My Lords, of course criticism of Israel is legitimate and not necessarily anti-Semitic. The fiercest critics of Israel are often to be found in Israel itself, certainly in universities in democratic Israel. But criticism of Israel can be a convenient substitute for anti-Semitic sentiment, which may be the subtext of the resolution referred to, which is, in effect, a call for a boycott of Israeli universities.

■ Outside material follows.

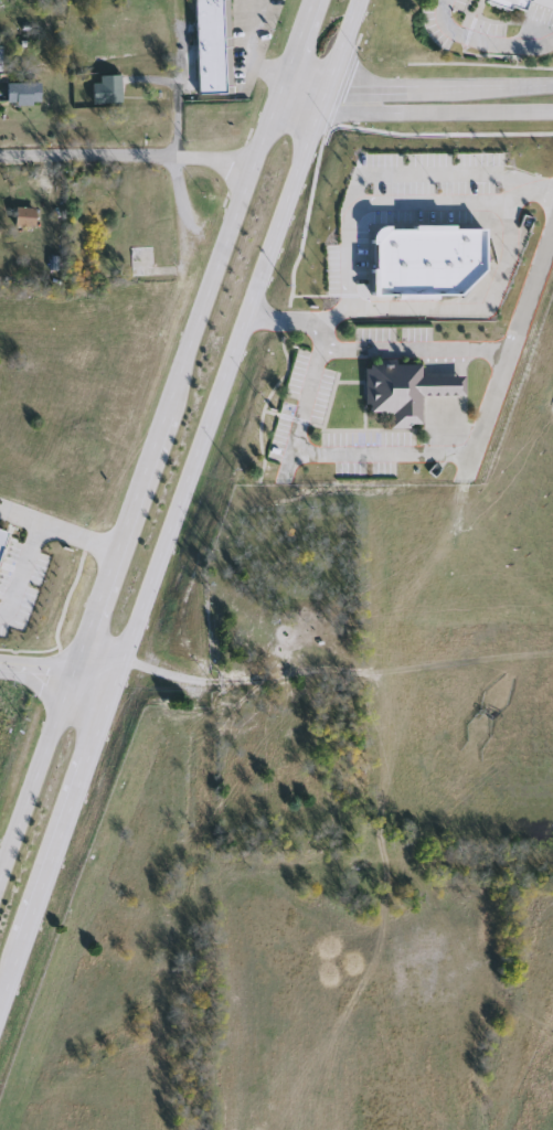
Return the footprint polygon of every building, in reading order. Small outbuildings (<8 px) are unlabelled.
[(195,95),(193,0),(220,0),(227,0),(230,94),(195,95)] [(524,12),(482,0),(552,0),(552,11),(527,3),(524,12)] [(120,104),(93,104),(93,76),(120,76),(120,104)] [(39,83),(39,105),(4,105),(4,83),(39,83)] [(34,227),(13,227),(13,209),(34,209),(34,227)] [(391,224),(379,237),(379,262),(374,262),(374,290),(400,290),(400,295),(439,295),(439,291),(461,291),(488,266),(488,224),(458,224),(458,220),(417,218),(417,224),(391,224)] [(129,247),(151,247),(151,266),(159,266),(159,277),(129,277),(129,247)] [(387,427),(387,416),(364,416),(364,363),(419,363),(419,376),(464,375),(464,395),(419,395),(419,427),(387,427)] [(9,530),(0,526),(0,553),(9,530)]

My 50-year membership of the Labour Party has given me some experience of how well organised groups on the hard left, such as the Socialist Workers Party, can have a disproportionate influence on policy by exploiting what the old Communist Party called "useful idiots"—often well meaning progressives in wider solidarity groups. The UCU resolution is of course an empty gesture. Serious academics will continue to seek partnerships with Israeli academics. Why? Because they value excellence, and Israeli universities are in the premier league of worldwide universities. There are more than 300 collaborative projects between British and Israeli academics under EU auspices. Is it serious or, rather, gesture politics to expect UK academics to withdraw?

This is like the proposed resolution calling on Unison to boycott trade unions in Israel. The truth is that the Israeli trade unions are by far the freest in that region and often very critical of their Government. The truth is that the Israeli academics are by far the freest in the region and include some of the fiercest critics of Israeli government policy. It is thus absurdity on stilts to promote a boycott of the only free universities and the only free trade unions and, apparently, to ignore the more serious abuses of human rights elsewhere.

The teachers' union leads; it is hardly surprising that many students follow, and not only Islamists, hard-left groups and BNP supporters.

Academic freedom and open intellectual exchange are part of the idea of a university. Surely, notwithstanding this glaring example of the trahison des clercs in the union resolution, vice-chancellors should be vigilant, robust and consistent in combating examples of anti-Semitism on campuses, and the Government, in the spirit and letter of their response to the report, should give them full support when they do so.